Berlin präsentiert bereits am Donnerstag um 13.30 Uhr. Michael Müller ist gesetzt als Teamchef, dazu Christian Göke, Geschäftsführer der landeseigenen Messegesellschaft. Mindestens zwei Frauen sollen dabei sein, gerne aus der Wissenschaft. Jutta Allmendinger, die Präsidentin des Wissenschaftszentrums Berlin (WZB), und Sabine Kunst, Präsidentin der Humboldt Universität, werden genannt. Mit einen Überraschungsgast aus dem Bereich Kunst und Kultur möchten Müller und Göke punkten. Aber noch steht die Aufstellung der Berliner Bewerbungsmannschaft nicht endgültig, weil der Regierende und der Messechef auf Ramona Pop warten.

Angst vor der eigenen Partei

Die Berliner Wirtschaftssenatorin, wie ihr hessischer Kollege Al-Wazir Mitglied der Grünen, hat Angst. Seitdem ein Grünen-Parteitag im Dezember gegen die IAA votierte, drückt sie sich vor einem Bekenntnis und möchte mit dem Thema Autoschau nicht behelligt werden. Auch deshalb muss womöglich „Traumschiff“- Produzentin Kramm einfliegen.

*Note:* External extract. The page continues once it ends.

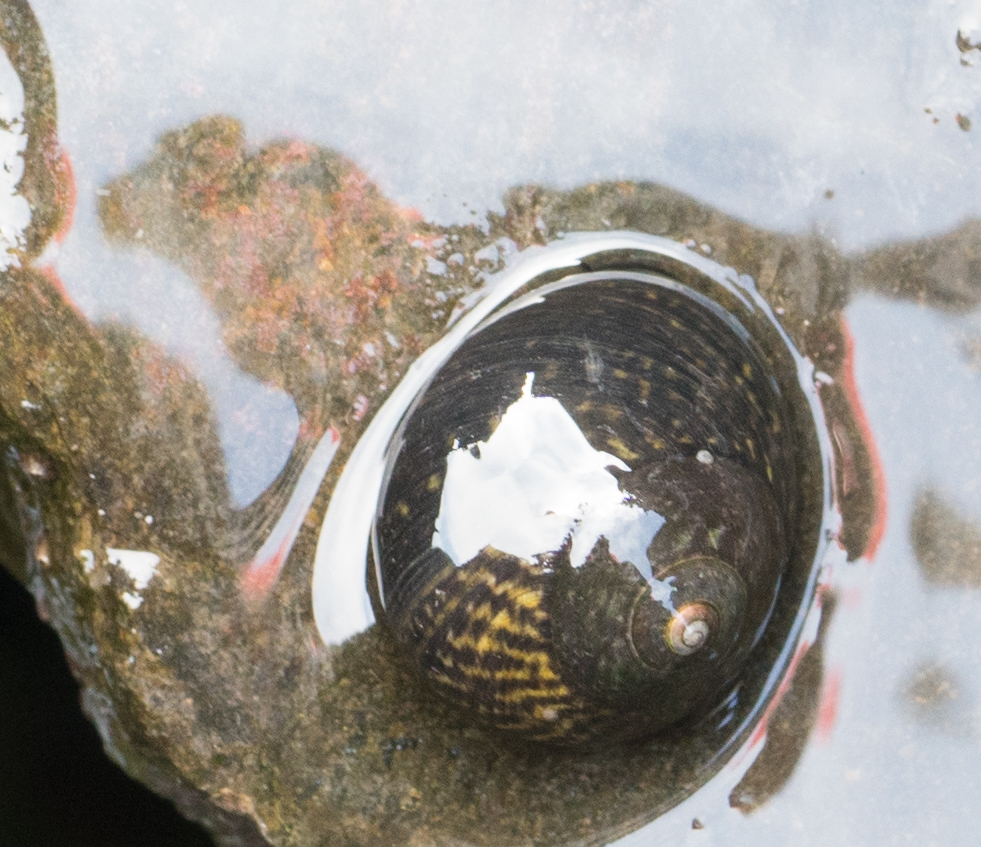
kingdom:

Frankfurts Wirtschaftsdezernent Frank freut sich über die Berliner Personalnot: „Die unterstützt uns großartig“, sagte er dem Tagesspiegel über Pop, die qua Amt als stellvertretende Vorsitzende im Aufsichtsrat der Messe Berlin sitzt.

Teure Bewerbung

Für das Casting in dieser Woche haben die Bewerberstädte jeweils bis zu 500 000 Euro ausgegeben. Diverse Agenturen unterstützen die Messegesellschaften mit multimedialem Material, das die Marketingleute der Industrie beeindrucken soll. Dutzende Charts und bunte Clips haben zumindest die Favoritenstädte im Programm.

Vorentscheidung am 29. Januar

Die Marketingchefs aus der Industrie geben nach dem Casting eine Empfehlung ab für die wirklich wichtigen Leute. Am 29. Januar befasst sich der 19-köpfige VDA-Vorstand, in dem die Chefs der großen Hersteller und Lieferanten vertreten sind, mit der Standortfrage. Läuft alles nach Plan, dann beschließen die Bosse eine Shortlist mit zwei Städten für die abschließenden Verhandlungen, die spätestens im März abgeschlossen sein sollten. Es geht dann nicht mehr allein um die „völlig neue IAA“ (VDA-Geschäftsführer Koers), sondern vor allem um Geld. Der Autoverband, der am Bebelplatz in Berlin-Mitte in einem ehemaligen Bankgebäude aus dem vorletzten Jahrhundert residiert, finanziert sich zum Großteil mit den Einnahmen der Autoshow. So könnte die entscheidende Frage am Ende lauten: Wer bietet mehr – Frankfurt oder Berlin?